I’m not going into too much detail, but I’ve spent the last ten months chasing life. I admit I’m stealing that phrase from the new ABC Family TV show, which I just happen to be watching right now, but when the shoe fits……
On the show, the main character is given a scary diagnosis just as she’s kicking off her career as a writer. She’s hesitant to tell her family and she wonders how it’s going to impact every aspect of her life.
Well, I had the same thing happen to me not so long ago, the difference between she and I being age. I’m older, I have kids, I’m not starting out. However, I have a family that the diagnosis impacted, and as I wait for the lead character to tell her mother, I completely relate to her dilemma.

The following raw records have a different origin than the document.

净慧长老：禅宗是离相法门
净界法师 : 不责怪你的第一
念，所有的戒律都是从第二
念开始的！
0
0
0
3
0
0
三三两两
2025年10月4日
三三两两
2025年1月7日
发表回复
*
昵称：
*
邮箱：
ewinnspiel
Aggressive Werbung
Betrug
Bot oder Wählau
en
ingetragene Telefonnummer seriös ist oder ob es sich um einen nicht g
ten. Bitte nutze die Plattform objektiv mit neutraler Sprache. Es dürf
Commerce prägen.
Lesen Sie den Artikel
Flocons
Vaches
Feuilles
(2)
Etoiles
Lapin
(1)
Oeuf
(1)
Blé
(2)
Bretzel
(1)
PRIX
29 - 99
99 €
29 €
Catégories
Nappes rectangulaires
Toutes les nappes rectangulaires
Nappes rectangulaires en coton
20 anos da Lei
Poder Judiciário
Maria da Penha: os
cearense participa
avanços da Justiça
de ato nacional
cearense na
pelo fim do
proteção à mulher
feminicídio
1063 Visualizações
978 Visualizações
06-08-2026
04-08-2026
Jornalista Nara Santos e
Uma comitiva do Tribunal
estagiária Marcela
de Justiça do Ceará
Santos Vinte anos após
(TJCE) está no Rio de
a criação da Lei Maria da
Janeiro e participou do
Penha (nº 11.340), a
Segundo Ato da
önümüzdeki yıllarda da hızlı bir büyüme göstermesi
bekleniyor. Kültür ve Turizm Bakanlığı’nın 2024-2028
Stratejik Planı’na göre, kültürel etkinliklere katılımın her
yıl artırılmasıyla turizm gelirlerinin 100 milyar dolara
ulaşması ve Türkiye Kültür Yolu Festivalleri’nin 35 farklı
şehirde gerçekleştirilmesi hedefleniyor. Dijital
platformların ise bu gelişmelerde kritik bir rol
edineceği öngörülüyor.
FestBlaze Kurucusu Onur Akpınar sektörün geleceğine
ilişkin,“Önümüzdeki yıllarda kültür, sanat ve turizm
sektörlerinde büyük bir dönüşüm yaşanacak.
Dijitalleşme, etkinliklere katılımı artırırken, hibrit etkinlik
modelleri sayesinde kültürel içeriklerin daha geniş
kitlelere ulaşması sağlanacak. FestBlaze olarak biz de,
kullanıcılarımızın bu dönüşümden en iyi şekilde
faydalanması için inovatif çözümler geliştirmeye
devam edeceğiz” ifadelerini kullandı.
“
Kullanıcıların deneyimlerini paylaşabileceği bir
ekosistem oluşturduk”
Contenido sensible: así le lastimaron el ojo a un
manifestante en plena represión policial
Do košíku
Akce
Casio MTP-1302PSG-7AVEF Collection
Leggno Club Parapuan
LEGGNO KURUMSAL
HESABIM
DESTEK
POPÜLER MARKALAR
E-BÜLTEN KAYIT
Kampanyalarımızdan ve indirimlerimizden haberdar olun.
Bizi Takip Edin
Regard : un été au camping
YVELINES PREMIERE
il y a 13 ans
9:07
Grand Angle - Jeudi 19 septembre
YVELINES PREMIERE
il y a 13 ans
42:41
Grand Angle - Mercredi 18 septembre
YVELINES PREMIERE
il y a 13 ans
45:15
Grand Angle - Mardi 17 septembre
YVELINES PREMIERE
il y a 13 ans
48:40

I couldn’t tell my mom either when my diagnosis was confirmed. I knew it would hit her like a rock falling from the sky.
And it did, I won’t lie. I don’t think she’s ever fully recovered, as much as I try to convince her that I’ll be fine. But there is no way to know that for sure.
I’m Chasing Life
However, my prognosis is good. I feel great, and to be honest, I have a new lease on life. In the short time I’ve known about my condition, I’ve ridden in a 40-mile bike ride, gone swimming with dolphins, taken my family on a cruise, gone back to graduate school. Talk about a 360 degree turn!
You know why? I am chasing life. I’m chasing it so fast that I worry about catching up. Things happen in life that we can’t control and this was one. I have two young children who need me, a husband I adore, a life to live and so many places to travel. Next month I’m traveling to Brazil, and I’m already secretly planning that trip to India with a friend of mine (Shhh…don’t tell my husband!).
The moral of my story: ENJOY LIFE. Appreciate every moment. I had a wake-up call, and I’m not sure how long the call will last.